**EXERCISE GOAL**
Make an exact copy of the listing underneath, skipping each picture.
====
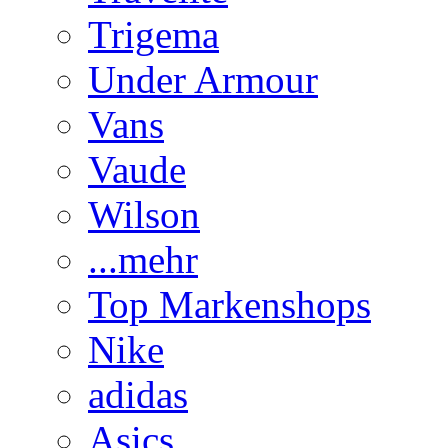
Trigema
Under Armour
Vans
Vaude
Wilson
...mehr
Top Markenshops
Nike
adidas
Asics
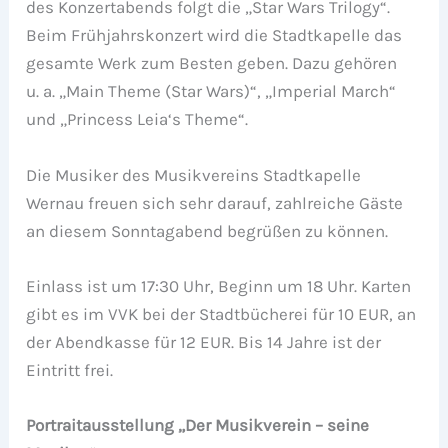
des Konzertabends folgt die „Star Wars Trilogy“.
Beim Frühjahrskonzert wird die Stadtkapelle das
gesamte Werk zum Besten geben. Dazu gehören
u. a. „Main Theme (Star Wars)“, „Imperial March“
und „Princess Leia‘s Theme“.
Die Musiker des Musikvereins Stadtkapelle
Wernau freuen sich sehr darauf, zahlreiche Gäste
an diesem Sonntagabend begrüßen zu können.
Einlass ist um 17:30 Uhr, Beginn um 18 Uhr. Karten
gibt es im VVK bei der Stadtbücherei für 10 EUR, an
der Abendkasse für 12 EUR. Bis 14 Jahre ist der
Eintritt frei.
Portraitausstellung „Der Musikverein – seine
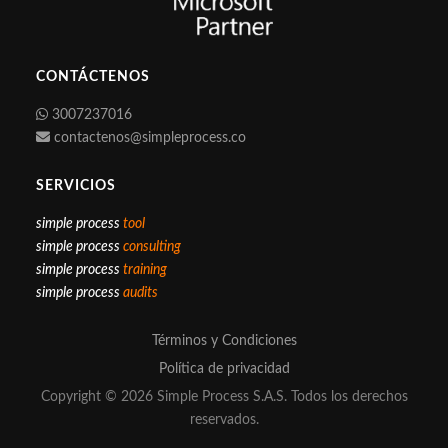
CONTÁCTENOS
3007237016
contactenos@simpleprocess.co
SERVICIOS
simple process
tool
simple process
consulting
simple process
training
simple process
audits
Términos y Condiciones
Política de privacidad
Copyright © 2026 Simple Process S.A.S. Todos los derechos
reservados.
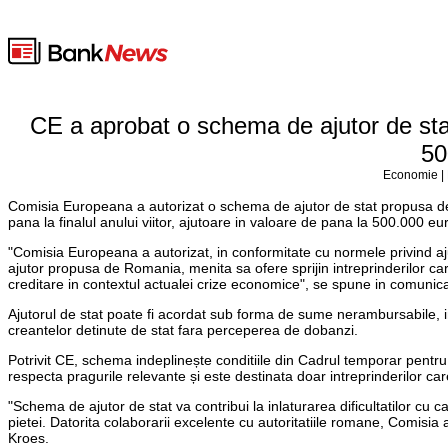
CE a aprobat o schema de ajutor de stat
50
Economie | 
Comisia Europeana a autorizat o schema de ajutor de stat propusa de R
pana la finalul anului viitor, ajutoare in valoare de pana la 500.000 eu
"Comisia Europeana a autorizat, in conformitate cu normele privind aj
ajutor propusa de Romania, menita sa ofere sprijin intreprinderilor care
creditare in contextul actualei crize economice", se spune in comunica
Ajutorul de stat poate fi acordat sub forma de sume nerambursabile, i
creantelor detinute de stat fara perceperea de dobanzi.
Potrivit CE, schema indeplinește conditiile din Cadrul temporar pentru
respecta pragurile relevante și este destinata doar intreprinderilor care 
"Schema de ajutor de stat va contribui la inlaturarea dificultatilor cu 
pietei. Datorita colaborarii excelente cu autoritatiile romane, Comis
Kroes.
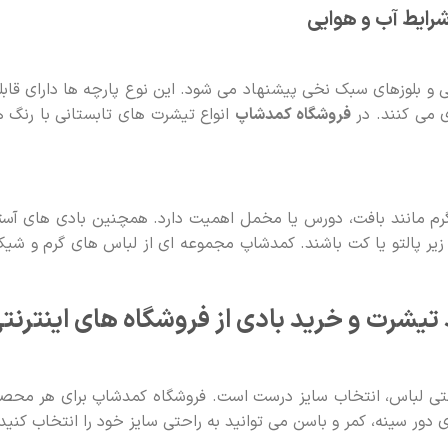
ایط آب و هوایی
 و بلوزهای سبک نخی پیشنهاد می شود. این نوع پارچه ها دارای قاب
ی می کنند. در
فروشگاه کمدشاپ
انواع تیشرت های تابستانی با رنگ 
رم مانند بافت، دورس یا مخمل اهمیت دارد. همچنین بادی های آس
 زیر پالتو یا کت باشند. کمدشاپ مجموعه ای از لباس های گرم و شیک
تیشرت و خرید بادی از فروشگاه های اینترنت
رنتی لباس، انتخاب سایز درست است. فروشگاه کمدشاپ برای هر محص
ی دور سینه، کمر و باسن می توانید به راحتی سایز خود را انتخاب کنید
====
**ANSWER SECTION**
Trigema
Under Armour
Vans
Vaude
Wilson
...mehr
Top Markenshops
Nike
adidas
Asics
des Konzertabends folgt die „Star Wars Trilogy“.
Beim Frühjahrskonzert wird die Stadtkapelle das
gesamte Werk zum Besten geben. Dazu gehören
u. a. „Main Theme (Star Wars)“, „Imperial March“
und „Princess Leia‘s Theme“.
Die Musiker des Musikvereins Stadtkapelle
Wernau freuen sich sehr darauf, zahlreiche Gäste
an diesem Sonntagabend begrüßen zu können.
Einlass ist um 17:30 Uhr, Beginn um 18 Uhr. Karten
gibt es im VVK bei der Stadtbücherei für 10 EUR, an
der Abendkasse für 12 EUR. Bis 14 Jahre ist der
Eintritt frei.
Portraitausstellung „Der Musikverein – seine
CONTÁCTENOS
3007237016
contactenos@simpleprocess.co
SERVICIOS
simple process
tool
simple process
consulting
simple process
training
simple process
audits
Términos y Condiciones
Política de privacidad
Copyright © 2026 Simple Process S.A.S. Todos los derechos
reservados.
CE a aprobat o schema de ajutor de stat
50
Economie | 
Comisia Europeana a autorizat o schema de ajutor de stat propusa de R
pana la finalul anului viitor, ajutoare in valoare de pana la 500.000 eu
"Comisia Europeana a autorizat, in conformitate cu normele privind aj
ajutor propusa de Romania, menita sa ofere sprijin intreprinderilor care
creditare in contextul actualei crize economice", se spune in comunica
Ajutorul de stat poate fi acordat sub forma de sume nerambursabile, i
creantelor detinute de stat fara perceperea de dobanzi.
Potrivit CE, schema indeplinește conditiile din Cadrul temporar pentru
respecta pragurile relevante și este destinata doar intreprinderilor care 
"Schema de ajutor de stat va contribui la inlaturarea dificultatilor cu 
pietei. Datorita colaborarii excelente cu autoritatiile romane, Comis
Kroes.
ایط آب و هوایی
 و بلوزهای سبک نخی پیشنهاد می شود. این نوع پارچه ها دارای قاب
ی می کنند. در
فروشگاه کمدشاپ
انواع تیشرت های تابستانی با رنگ 
رم مانند بافت، دورس یا مخمل اهمیت دارد. همچنین بادی های آس
 زیر پالتو یا کت باشند. کمدشاپ مجموعه ای از لباس های گرم و شیک
تیشرت و خرید بادی از فروشگاه های اینترنت
رنتی لباس، انتخاب سایز درست است. فروشگاه کمدشاپ برای هر محص
ی دور سینه، کمر و باسن می توانید به راحتی سایز خود را انتخاب کنید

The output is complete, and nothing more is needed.